L’arsenal juridico-policier est en route pour casser les capacités de résistance de l’ensemble des salariés. Le pouvoir s’attaque à ceux qui se battent. Aux autres il reste l’acceptation de l'aliénation et la fermeture de boîtes.
On peut s’étonner que devant tant de bêtises, de brutalité et de répression, les réactions soient pour le moins timorées. On peut accuser les syndicats et leurs journées d’actions sans lendemain des premiers trimestres de l’année mais il n’y a pas que ça.
En ces temps de crise, l’État et les médias nous maintiennent dans un état de replis sur soi et de désespérance. À la liste quasi quotidienne des boîtes qui ferment ou licencient et, donc, des chômeurs qui se multiplient, s’ajoutent les stars médiatiques qui, à coup de belles images, nous annoncent la catastrophe à venir. Quoi de plus engageant à se barricader chez soi (en fermant le robinet quand on se lave les dents) ? De même, on peut se poser des questions sur le traitement médiatique des suicides au travail qui sont certes en augmentation brutale et qui sont liés aux formes de travail, à sa pénibilité et à son individualisation. Mais comme forme extrême proposée pour se libérer du poids de l’exploitation, il ne peut pas y avoir pire.

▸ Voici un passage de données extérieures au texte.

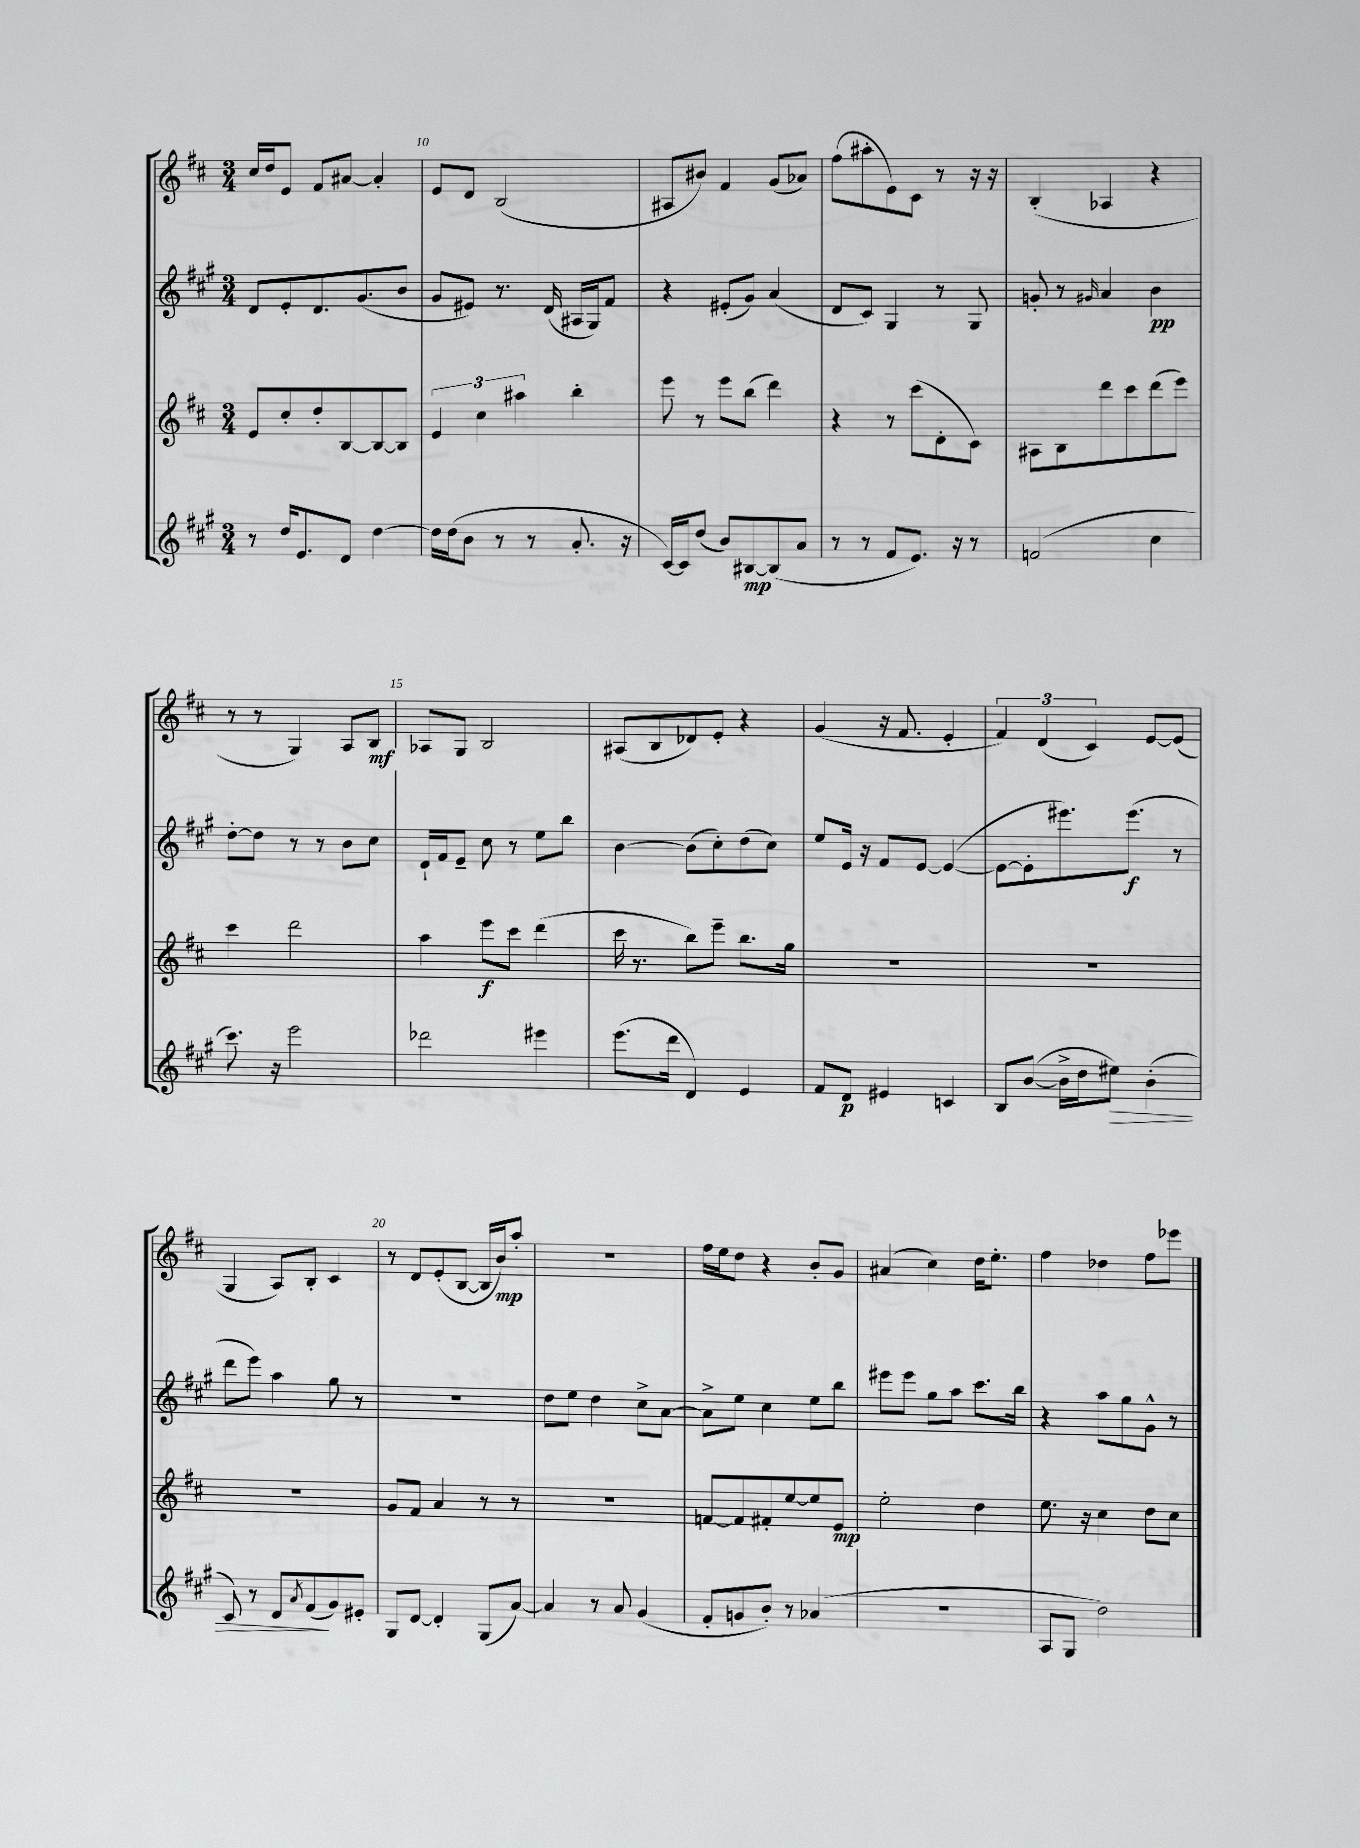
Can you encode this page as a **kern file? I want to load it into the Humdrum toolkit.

**kern	**kern	**kern	**kern
*staff4	*staff3	*staff2	*staff1
*clefG2	*clefG2	*clefG2	*clefG2
*k[f#c#g#]	*k[f#c#]	*k[f#c#g#]	*k[f#c#]
*M3/4	*M3/4	*M3/4	*M3/4
8r	8e/L	8d/L	16cc#/LL
.	.	.	16dd/J
16dd/LK	8cc#'/	8e'/	8e/J
8.e/	.	.	.
.	8dd'/	8.d/	8f#/L
8d/J	[8B/	.	[8a#/J
.	.	(8.g#/	.
[4dd\	8B/_	.	4a#'/]
.	8B/]J	8b/J	.
=	=	=	=
16dd\]LL	6e/	8g#/L	8e/L
(16dd\J	.	.	.
8b\J	.	8e#/J)	8d/J
.	6cc#\	.	.
8r	.	8.r	(2B/
.	6aa#\	.	.
8r	.	.	.
.	.	(16d/	.
8.a'/	4bb'\	16A#/LL	.
.	.	16G#/J)	.
.	.	8f#/J	.
16r	.	.	.
=	=	=	=
[16c#/LL)	8eee\	4r	8A#/L
16c#/]J	.	.	.
(8dd/J	8r	.	8b#/J)
8b/L)	8eee\L	(8e#'/L	4f#/
[8B#/	(8bb\J	8g#/J)	.
(8B#/]	4ddd\)	(4a/	(8g/L
8a/J	.	.	8a-/J)
=	=	=	=
8r	4r	8d/L	(8ff#\L
8r	.	8c#/J)	8aa#'\
8f#/L	8r	4G#/	8e\)
8.e/J)	(8ccc#\L	.	8c#\J
.	8d'\	8r	8r
16r	.	.	.
8r	8c#\J)	8G#/	16r
.	.	.	16r
=	=	=	=
(2f/	8A#\L	8g'/	(4B'/
.	8B\	8r	.
.	.	16qqg#/	.
.	8ddd\	4a/	4A-/
.	8ccc#\	.	.
4cc#\	(8ddd\	4b\	4r
.	8eee\J)	.	.
=	=	=	=
8.ccc#\)	4ccc#\	[8dd'\L	8r
.	.	8dd\]J	8r
16r	.	.	.
2eee\	2ddd\	8r	4G/)
.	.	8r	.
.	.	8b\L	8A/L
.	.	8cc#\J	8B/J
=	=	=	=
2ddd-\	4aa\	16d`/LL	8A-/L
.	.	16f#/J	.
.	.	8e~/J	8G/J
.	8eee\L	8cc#\	2B/
.	8ccc#\J	8r	.
4eee#\	(4ddd\	8ee\L	.
.	.	8bb\J	.
=	=	=	=
(8.eee\L	16ccc#\	[4b\	(8A#/L
.	8.r	.	.
.	.	.	8B/
16ddd\Jk	.	.	.
4d/)	8bb\L)	(8b\]L	8d-/)
.	8eee~\J	8cc#'\)	8e'/J
4e/	8.bb\L	(8dd\	4r
.	.	8cc#\J)	.
.	16gg\Jk	.	.
=	=	=	=
8f#/L	2.r	8ee/L	(4g/
8d/J	.	16e/Jk	.
.	.	16r	.
4e#/	.	8f#/L	16r
.	.	.	8.f#/
.	.	[8e/J	.
4c/	.	(4e/_	4e'/
=	=	=	=
8B/L	2.r	8e\_L	6f#/)
([8b/J	.	8e'\]	.
.	.	.	(6d/
16b^\]LL	.	8.eee#\)	.
16dd\J	.	.	.
.	.	.	6c#/)
8ee#\J)	.	.	.
.	.	(8.eee#\J	.
(4b'\	.	.	[8e/L
.	.	8r	(8e/]J
=	=	=	=
8c#/)	2.r	8ddd\L	4G/
8r	.	8eee\J)	.
8d/L	.	4aa\	8A/L)
8qa/	.	.	.
(8f#/	.	.	8B'/J
8g#/)	.	8gg#\	4c#/
8e#'/J	.	8r	.
=	=	=	=
8G#/L	8g/L	2.r	8r
[8d/J	8f#/J	.	8d/L
4d'/]	4a/	.	(8e'/
.	.	.	[8B/J
(8G#/L	8r	.	16B/]LL
.	.	.	16b/J)
[8a/J)	8r	.	8aa'/J
=	=	=	=
4a/]	2.r	8dd\L	2.r
.	.	8ee\J	.
8r	.	4dd\	.
8a/	.	.	.
(4g#/	.	8cc#^\L	.
.	.	[8a\J	.
=	=	=	=
8f#'/L	[8f/L	8a^\]L	16ff#\LL
.	.	.	16ee\J
8g/	8f/]	8ee\J	8dd\J
8b'/J)	8f#'/	4cc#\	4r
8r	[8ee/	.	.
(4a-/	8ee/]	8ee\L	8b'/L
.	8e/J	8bb\J	8g/J
=	=	=	=
2.r	2ee'\	8eee#\L	(4a#/
.	.	8eee#\J	.
.	.	8gg#\L	4cc#\)
.	.	8aa\J	.
.	4dd\	8.ccc#\L	16dd\LK
.	.	.	8.ee'\J
.	.	16bb\Jk	.
=	=	=	=
8A/L	8.ee\	4r	4ff#\
8G#/J	.	.	.
.	16r	.	.
2dd\)	4cc#\	8aa\L	4dd-\
.	.	8gg#\	.
.	8dd\L	8g#^^\J	8ff#\L
.	8cc#\J	8r	8eee-\J
==	==	==	==
*-	*-	*-	*-
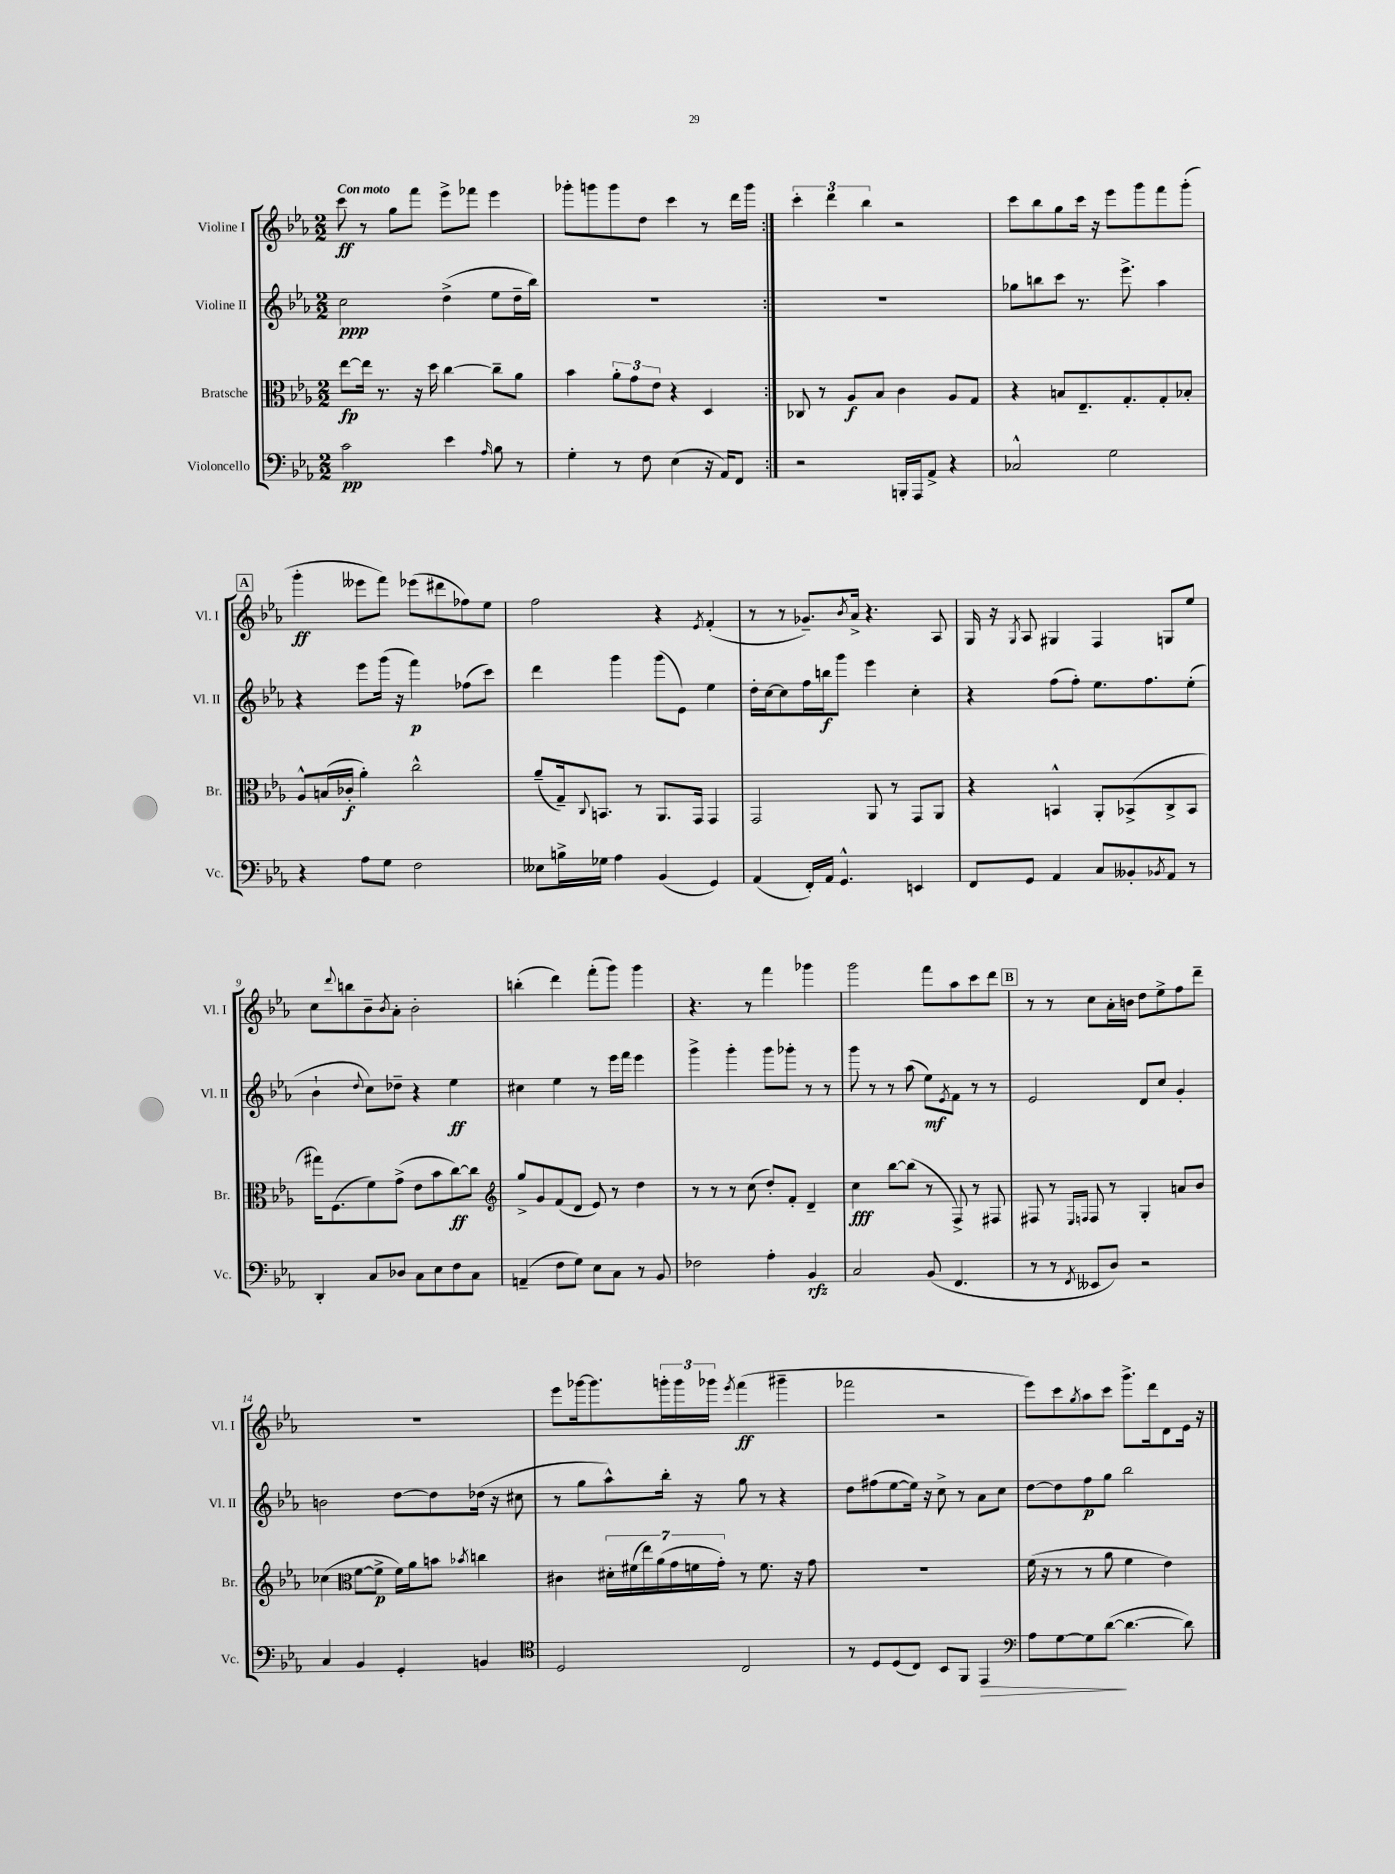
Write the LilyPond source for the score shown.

<<
\new StaffGroup <<
\new Staff = "s0" \with { instrumentName = "Violine I" shortInstrumentName = "Vl. I" } {
    \clef treble \key ees \major \numericTimeSignature \time 2/2 \tempo "Con moto"
    \repeat volta 2 { c'''8\ff r8 g''8 f'''8 ees'''8-> fes'''8 ees'''4 |
    ges'''8-. g'''8 g'''8 d''8 c'''4 r8 d'''16 g'''16 | }
    \tuplet 3/2 { c'''4-. d'''4 bes''4 } r2 |
    c'''8 bes''8 g''8 c'''16 r16 ees'''8 g'''8 f'''8 g'''8-.( |
    \mark \markup { \box "A" } g'''4-.\ff eeses'''8 f'''8) ees'''8( dis'''8 fes''8) ees''8 |
    f''2 r4 \acciaccatura { ees'8 } f'4-.( |
    r8 r8 ges'8.--) \acciaccatura { bes'8 } aes'16-> r4. aes8 |
    g16 r16 \acciaccatura { g8 } aes8 gis4 f4 g8 ees''8 |
    c''8 \appoggiatura { d'''8 } b''8 bes'8-- \acciaccatura { bes'8 } aes'8-. bes'2-. |
    b''4-.( d'''4) f'''8-.( g'''8) g'''4 |
    r4. r8 f'''4 ges'''4 |
    g'''2 f'''8 aes''8 c'''8 d'''8 |
    \mark \markup { \box "B" } r8 r8 c''8 aes'16-. b'16 d''8 ees''8-> f''8 d'''8-- |
    R1 |
    ees'''8 ges'''16~ ges'''8. \tuplet 3/2 { g'''16-. g'''16 ges'''16 } \acciaccatura { ees'''8 } f'''4\ff( gis'''4-- |
    fes'''2 r2 |
    ees'''8) c'''8 \acciaccatura { g''8 } aes''8 c'''8 g'''8.-> d'''16 d'8 ees'16 r16 \bar "|." |
}
\new Staff = "s1" \with { instrumentName = "Violine II" shortInstrumentName = "Vl. II" } {
    \clef treble \key ees \major \numericTimeSignature \time 2/2
    \repeat volta 2 { c''2\ppp d''4->( ees''8 d''16-- bes''16) |
    R1 | }
    R1 |
    ges''8 b''8 c'''8 r8. ees'''8.-> aes''4 |
    \mark \markup { \box "A" } r4 ees'''8 g'''16( r16 f'''4\p) fes''8( c'''8) |
    d'''4 g'''4 g'''8( ees'8) ees''4 |
    d''16-. c''16~ c''8 f''16 b''16\f g'''8 ees'''4 c''4-. |
    r4 f''8( f''8-.) ees''8. f''8. ees''8-.( |
    bes'4-! \appoggiatura { d''8 } c''8) des''8-- r4 ees''4\ff |
    cis''4 ees''4 r8 ees'''16 f'''16 ees'''4 |
    g'''4-> g'''4-. g'''8 ges'''8-. r8 r8 |
    g'''8 r8 r8 aes''8( ees''8\mf) \acciaccatura { ees'8 } f'8 r8 r8 |
    \mark \markup { \box "B" } ees'2 d'8 c''8 g'4-. |
    b'2 d''8~ d''8 des''16( r16 cis''8 |
    r8 g''8 aes''8-^) bes''16-. r16 g''8 r8 r4 |
    d''8 fis''8( ees''8~ ees''16) r16 c''8-> r8 aes'8 c''8 |
    d''8~ d''8 f''8\p g''8 bes''2 \bar "|." |
}
\new Staff = "s2" \with { instrumentName = "Bratsche" shortInstrumentName = "Br." } {
    \clef alto \key ees \major \numericTimeSignature \time 2/2
    \repeat volta 2 { ees''8~\fp ees''16 r8. r16 d''16 c''4~ c''8-- aes'8 |
    bes'4 \tuplet 3/2 { aes'8-. g'8 ees'8 } r4 d4 | }
    ces8 r8 aes8\f bes8 c'4 aes8 g8 |
    r4 b8 ees8.-- g8.-. g8-. bes8-. |
    \mark \markup { \box "A" } aes8-^ b16( ces'16-.\f aes'4-.) c''2-^ |
    aes'8--( g16--) \appoggiatura { c8 } b,8. r8 aes,8. g,16 g,4 |
    g,2 aes,8 r8 g,8 aes,8 |
    r4 b,4-^ aes,8-. bes,8->( c8-> bes,8 |
    gis''16) f8.( f'8) g'8->( ees'8 bes'8 c''8~\ff) c''8 |
    \clef treble g''8-> g'8 f'8( d'8 ees'8) r8 d''4 |
    r8 r8 r8 c''8( d''8-.) f'8-. d'4-- |
    c''4\fff bes''8~ bes''8( r8 f8->) r8 fis8 |
    \mark \markup { \box "B" } fis8 r8 \grace { ees16 f16 } f8 r8 g4-. a'8 bes'8 |
    ces''4( \clef alto f'8~ f'8->\p f'16) aes'16 b'8 \acciaccatura { bes'8 } c''4 |
    cis'4 \tuplet 7/4 { dis'16-. fis'16( ees''16) aes'16( g'16 f'16 g'16-.) } r8 f'8. r16 g'8 |
    R1 |
    f'16( r16 r8 r8 aes'8 f'4 ees'4) \bar "|." |
}
\new Staff = "s3" \with { instrumentName = "Violoncello" shortInstrumentName = "Vc." } {
    \clef bass \key ees \major \numericTimeSignature \time 2/2
    \repeat volta 2 { c'2\pp ees'4 \grace { aes16 } bes8 r8 |
    g4-. r8 f8 ees4( r16 aes,16) f,8 | }
    r2 b,,16-. aes,,16 aes,8-> r4 |
    ces2-^ g2 |
    \mark \markup { \box "A" } r4 aes8 g8 f2 |
    eeses8 b16-> ges16 aes4 bes,4( g,4) |
    aes,4( f,16-.) aes,16 g,4.-^ e,4 |
    f,8 g,8 aes,4 c8 beses,8-. \acciaccatura { bes,8 } aes,8 r8 |
    d,4-. c8 des8 c8 ees8 f8 c8 |
    a,4--( f8 g8) ees8 c8 r8 bes,8 |
    fes2 aes4-. bes,4\rfz |
    c2 bes,8( f,4. |
    \mark \markup { \box "B" } r8 r8 \acciaccatura { f,8 } eeses,8 d8) r2 |
    c4 bes,4 g,4-. b,4 |
    \clef tenor d2 c2 |
    r8 d8 d8( c8) bes,8 f,8 ees,4\> |
    \clef bass aes8 g8~ g8 d'8~\!( d'4.~ d'8) \bar "|." |
}
>>
>>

On a l’habitude de le dire mais laissons le pessimisme pour des jours meilleurs. Des formes de luttes dans certaines boîtes prouvent que tout n’est pas perdu, le combat des travailleurs sans-papiers qui s’intensifie est plutôt porteur d’espoir. Reste à retrouver le déclic pour repartir au combat, tous ensemble, comme on dit.

1. On a les terroristes qu’on peut, nous, ce sont les anarcho-autonomes, Ben Laden doit rigoler.
2. Lire à ce sujet La Terrorisation démocratique de Claude Guillon chez Libertalia.